Reports from multiple missions document missionaries approving baptisms for converts who had not attended even a single sacrament meeting, despite the Preach My Gospel manual cautioning that converts should have attended “several” services, internalized teachings on the Law of Chastity and the Word of Wisdom, and met with the bishop before baptism. Extreme cases in Brazil have involved missionaries baptizing converts the same day they began receiving lessons. When this is the catechetical standard being applied to mass baptism events in West Africa or the South Pacific, the notion that converts have grasped LDS-specific soteriology — let alone embraced it — is implausible.
The Underlying Issue: Numbers as Validation
The LDS Church, from its founding, has treated numerical growth as theological proof. President Nelson’s phrase “the best is yet to come,” echoed in General Conference, carries an implicit argument: God is vindicating this church through its expansion. But institutional growth is not doctrinal validation.
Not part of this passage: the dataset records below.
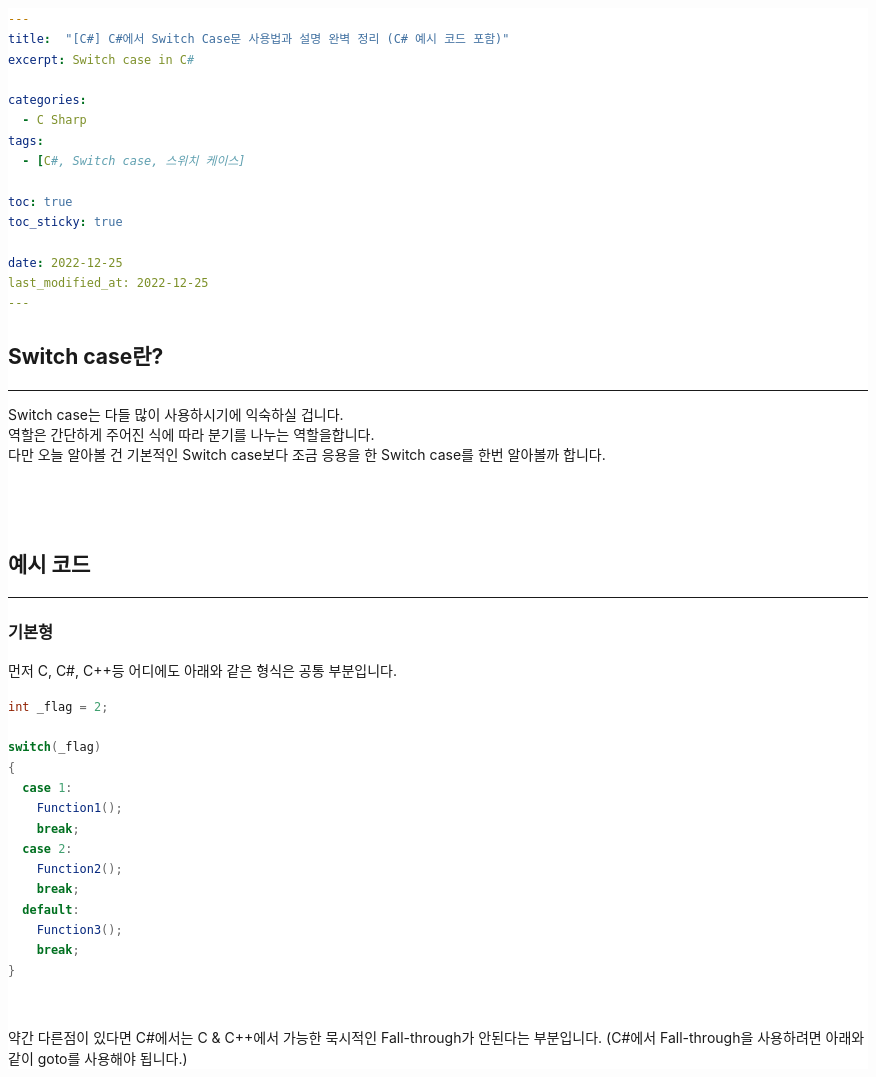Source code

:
 ```yaml
---
title:  "[C#] C#에서 Switch Case문 사용법과 설명 완벽 정리 (C# 예시 코드 포함)"
excerpt: Switch case in C#

categories:
  - C Sharp
tags:
  - [C#, Switch case, 스위치 케이스]

toc: true
toc_sticky: true
 
date: 2022-12-25
last_modified_at: 2022-12-25
---
```


## Switch case란?
---
Switch case는 다들 많이 사용하시기에 익숙하실 겁니다.<br> 역할은 간단하게 주어진 식에 따라 분기를 나누는 역할을합니다. <br>
다만 오늘 알아볼 건 기본적인 Switch case보다 조금 응용을 한 Switch case를 한번 알아볼까 합니다. 

<br><br>

## 예시 코드
---

### 기본형

먼저 C, C#, C++등 어디에도 아래와 같은 형식은 공통 부분입니다.

```c#
int _flag = 2;

switch(_flag)
{
  case 1:
    Function1();
    break;
  case 2:
    Function2();
    break;
  default:
    Function3();
    break;
}
```
<br>

약간 다른점이 있다면 C#에서는 C & C++에서 가능한 묵시적인 Fall-through가 안된다는 부분입니다.
(C#에서 Fall-through을 사용하려면 아래와 같이 goto를 사용해야 됩니다.) 

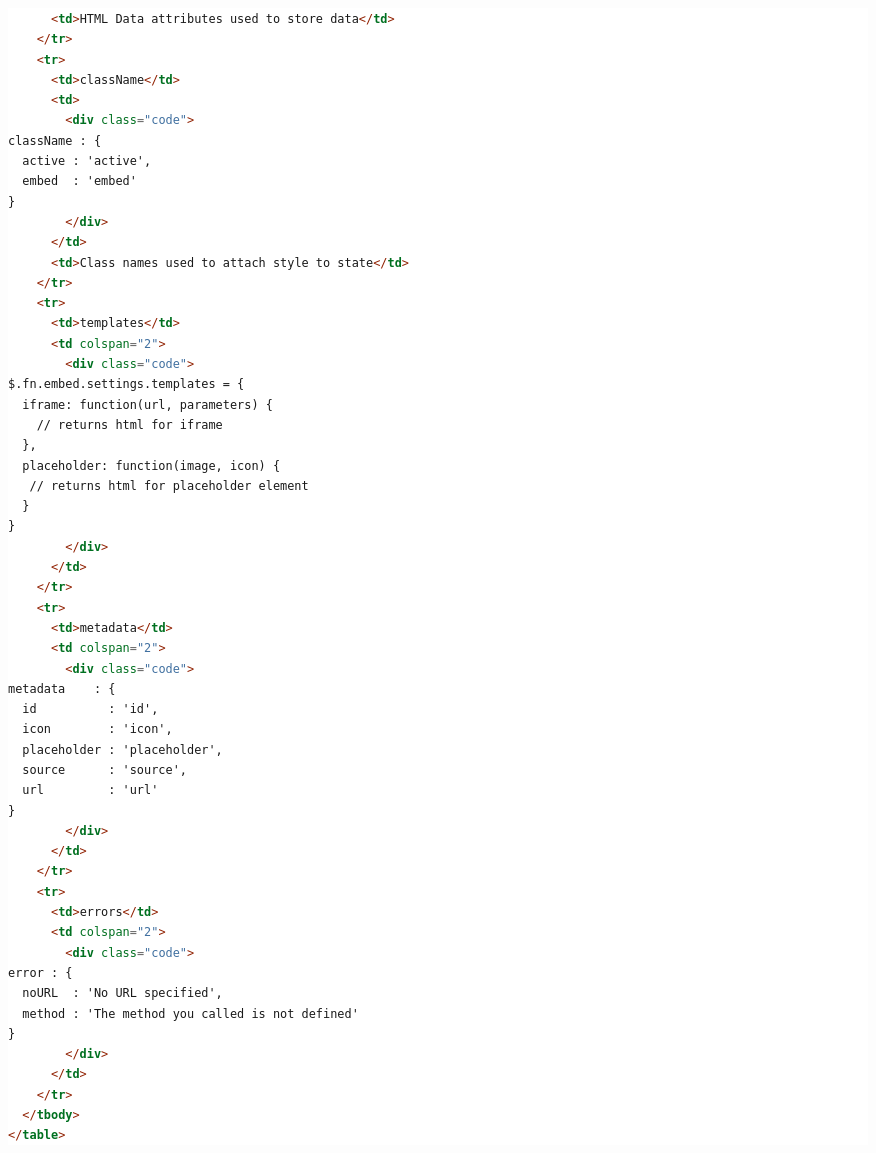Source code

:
 ```html
      <td>HTML Data attributes used to store data</td>
    </tr>
    <tr>
      <td>className</td>
      <td>
        <div class="code">
className : {
  active : 'active',
  embed  : 'embed'
}
        </div>
      </td>
      <td>Class names used to attach style to state</td>
    </tr>
    <tr>
      <td>templates</td>
      <td colspan="2">
        <div class="code">
$.fn.embed.settings.templates = {
  iframe: function(url, parameters) {
    // returns html for iframe
  },
  placeholder: function(image, icon) {
   // returns html for placeholder element
  }
}
        </div>
      </td>
    </tr>
    <tr>
      <td>metadata</td>
      <td colspan="2">
        <div class="code">
metadata    : {
  id          : 'id',
  icon        : 'icon',
  placeholder : 'placeholder',
  source      : 'source',
  url         : 'url'
}
        </div>
      </td>
    </tr>
    <tr>
      <td>errors</td>
      <td colspan="2">
        <div class="code">
error : {
  noURL  : 'No URL specified',
  method : 'The method you called is not defined'
}
        </div>
      </td>
    </tr>
  </tbody>
</table>
```
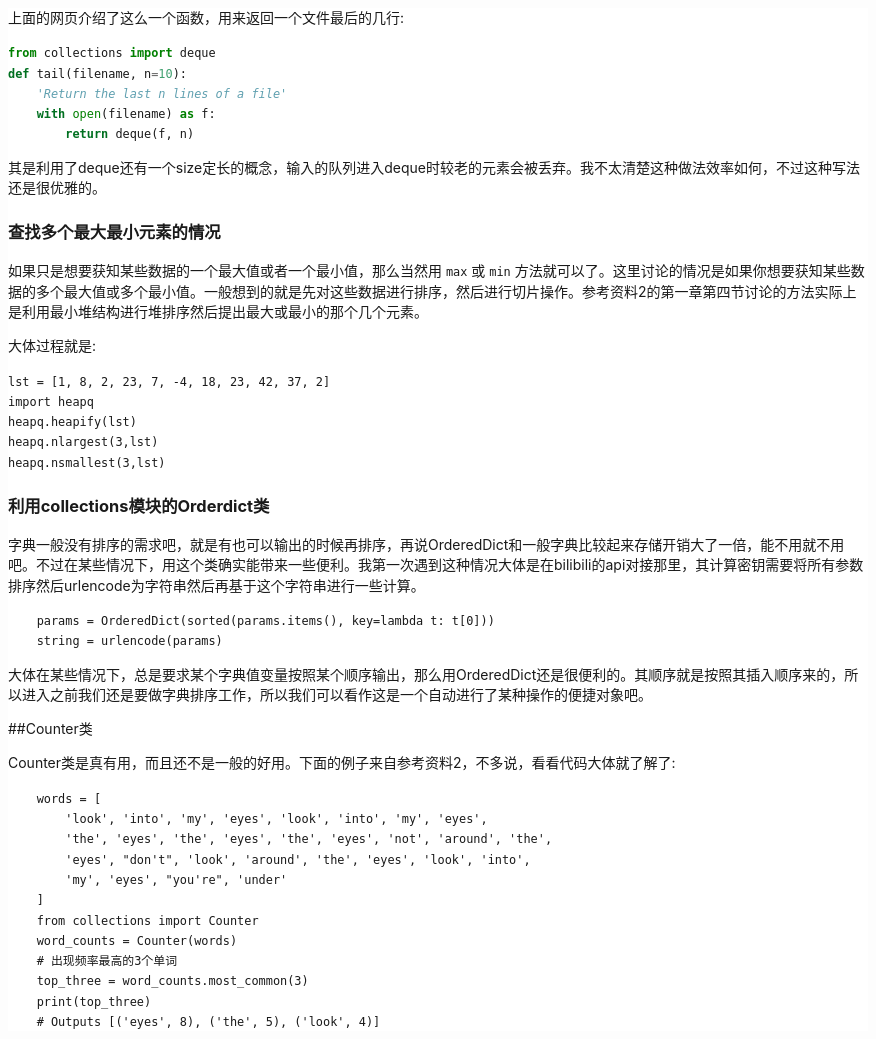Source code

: 上面的网页介绍了这么一个函数，用来返回一个文件最后的几行:

```python
from collections import deque
def tail(filename, n=10):
    'Return the last n lines of a file'
    with open(filename) as f:
        return deque(f, n)
```


其是利用了deque还有一个size定长的概念，输入的队列进入deque时较老的元素会被丢弃。我不太清楚这种做法效率如何，不过这种写法还是很优雅的。



### 查找多个最大最小元素的情况

如果只是想要获知某些数据的一个最大值或者一个最小值，那么当然用 `max` 或 `min` 方法就可以了。这里讨论的情况是如果你想要获知某些数据的多个最大值或多个最小值。一般想到的就是先对这些数据进行排序，然后进行切片操作。参考资料2的第一章第四节讨论的方法实际上是利用最小堆结构进行堆排序然后提出最大或最小的那个几个元素。

大体过程就是:
```
lst = [1, 8, 2, 23, 7, -4, 18, 23, 42, 37, 2]
import heapq
heapq.heapify(lst)
heapq.nlargest(3,lst)
heapq.nsmallest(3,lst)
```

### 利用collections模块的Orderdict类

字典一般没有排序的需求吧，就是有也可以输出的时候再排序，再说OrderedDict和一般字典比较起来存储开销大了一倍，能不用就不用吧。不过在某些情况下，用这个类确实能带来一些便利。我第一次遇到这种情况大体是在bilibili的api对接那里，其计算密钥需要将所有参数排序然后urlencode为字符串然后再基于这个字符串进行一些计算。

```
    params = OrderedDict(sorted(params.items(), key=lambda t: t[0]))
    string = urlencode(params)
```


大体在某些情况下，总是要求某个字典值变量按照某个顺序输出，那么用OrderedDict还是很便利的。其顺序就是按照其插入顺序来的，所以进入之前我们还是要做字典排序工作，所以我们可以看作这是一个自动进行了某种操作的便捷对象吧。


##Counter类

Counter类是真有用，而且还不是一般的好用。下面的例子来自参考资料2，不多说，看看代码大体就了解了:

```
    words = [
        'look', 'into', 'my', 'eyes', 'look', 'into', 'my', 'eyes',
        'the', 'eyes', 'the', 'eyes', 'the', 'eyes', 'not', 'around', 'the',
        'eyes', "don't", 'look', 'around', 'the', 'eyes', 'look', 'into',
        'my', 'eyes', "you're", 'under'
    ]
    from collections import Counter
    word_counts = Counter(words)
    # 出现频率最高的3个单词
    top_three = word_counts.most_common(3)
    print(top_three)
    # Outputs [('eyes', 8), ('the', 5), ('look', 4)]
```

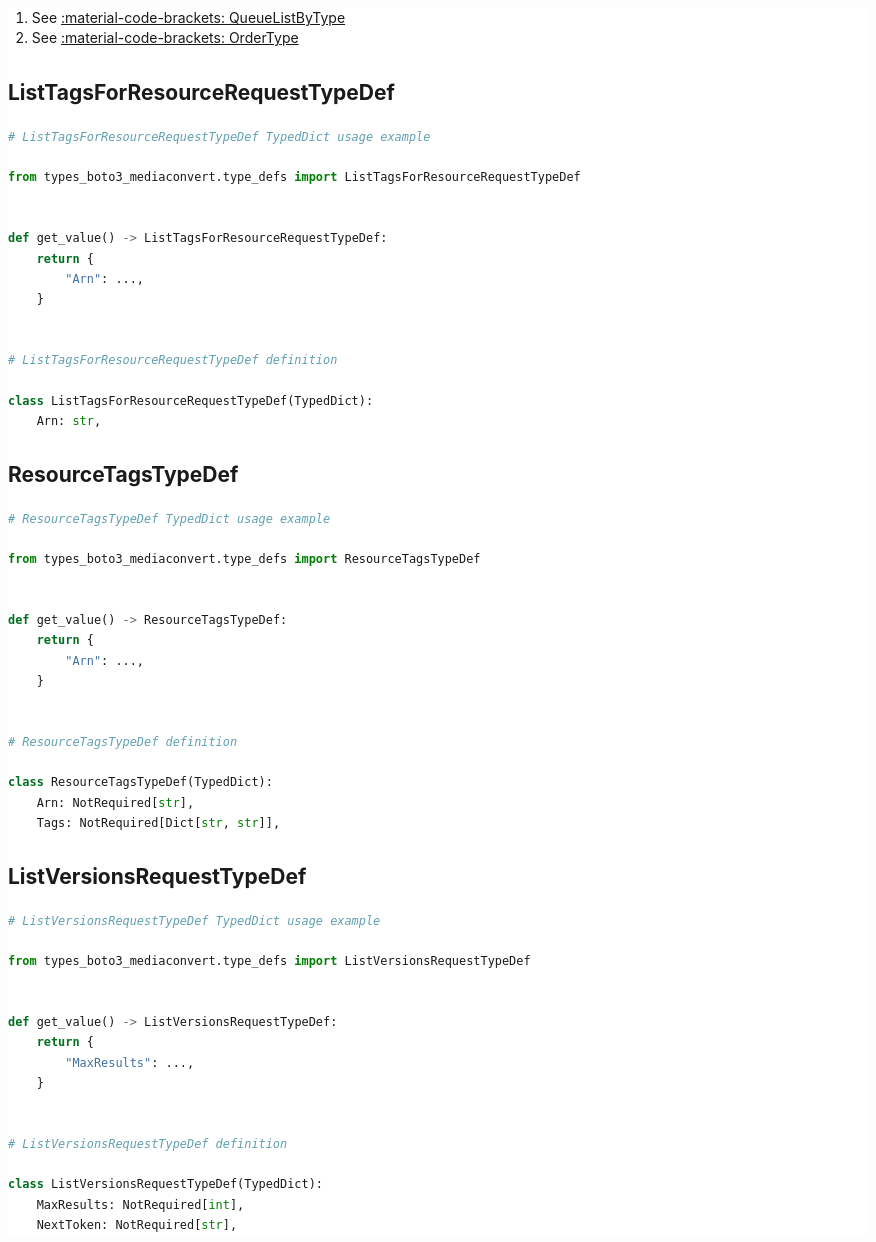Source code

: 1. See [:material-code-brackets: QueueListByType](./literals.md#queuelistbytype)
2. See [:material-code-brackets: OrderType](./literals.md#ordertype)

## ListTagsForResourceRequestTypeDef

```python
# ListTagsForResourceRequestTypeDef TypedDict usage example

from types_boto3_mediaconvert.type_defs import ListTagsForResourceRequestTypeDef


def get_value() -> ListTagsForResourceRequestTypeDef:
    return {
        "Arn": ...,
    }


# ListTagsForResourceRequestTypeDef definition

class ListTagsForResourceRequestTypeDef(TypedDict):
    Arn: str,
```


## ResourceTagsTypeDef

```python
# ResourceTagsTypeDef TypedDict usage example

from types_boto3_mediaconvert.type_defs import ResourceTagsTypeDef


def get_value() -> ResourceTagsTypeDef:
    return {
        "Arn": ...,
    }


# ResourceTagsTypeDef definition

class ResourceTagsTypeDef(TypedDict):
    Arn: NotRequired[str],
    Tags: NotRequired[Dict[str, str]],
```


## ListVersionsRequestTypeDef

```python
# ListVersionsRequestTypeDef TypedDict usage example

from types_boto3_mediaconvert.type_defs import ListVersionsRequestTypeDef


def get_value() -> ListVersionsRequestTypeDef:
    return {
        "MaxResults": ...,
    }


# ListVersionsRequestTypeDef definition

class ListVersionsRequestTypeDef(TypedDict):
    MaxResults: NotRequired[int],
    NextToken: NotRequired[str],
```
Islam, Pentecostalism, and numerous heterodox movements have each experienced explosive growth in the Global South through similar social dynamics — rapid mobilization, tangible community benefits, and minimal theological barriers to entry.
Even internal analysis acknowledges that LDS member activity rates in most countries remain at only 15 to 25 percent of nominal membership, meaning that on any given Sunday, three out of four people on the rolls are absent. When gross baptism numbers far outpace net membership growth, the gap represents not harvest but churn.
The Evangelical Response
For the Christian apologist engaged with LDS neighbors, this data should sharpen both concern and compassion. The hundreds of thousands being baptized into the LDS system each year deserve to encounter the full weight of what they are committing to — and the genuine biblical alternative. Baptism in the New Testament is the result of repentance, faith, and understanding (Acts 2:38; Matthew 28:19-20). It is not a cultural rite of passage administered by young missionaries on quota. The Great Commission was never to baptize millions and lose them. It was to make disciples — people formed by the Word, sustained by community, and grounded in the finished work of Christ.
Record numbers are not the same as a record harvest. They are a call to ask harder questions — and to ensure that when people do encounter the living Christ, they encounter Him whole.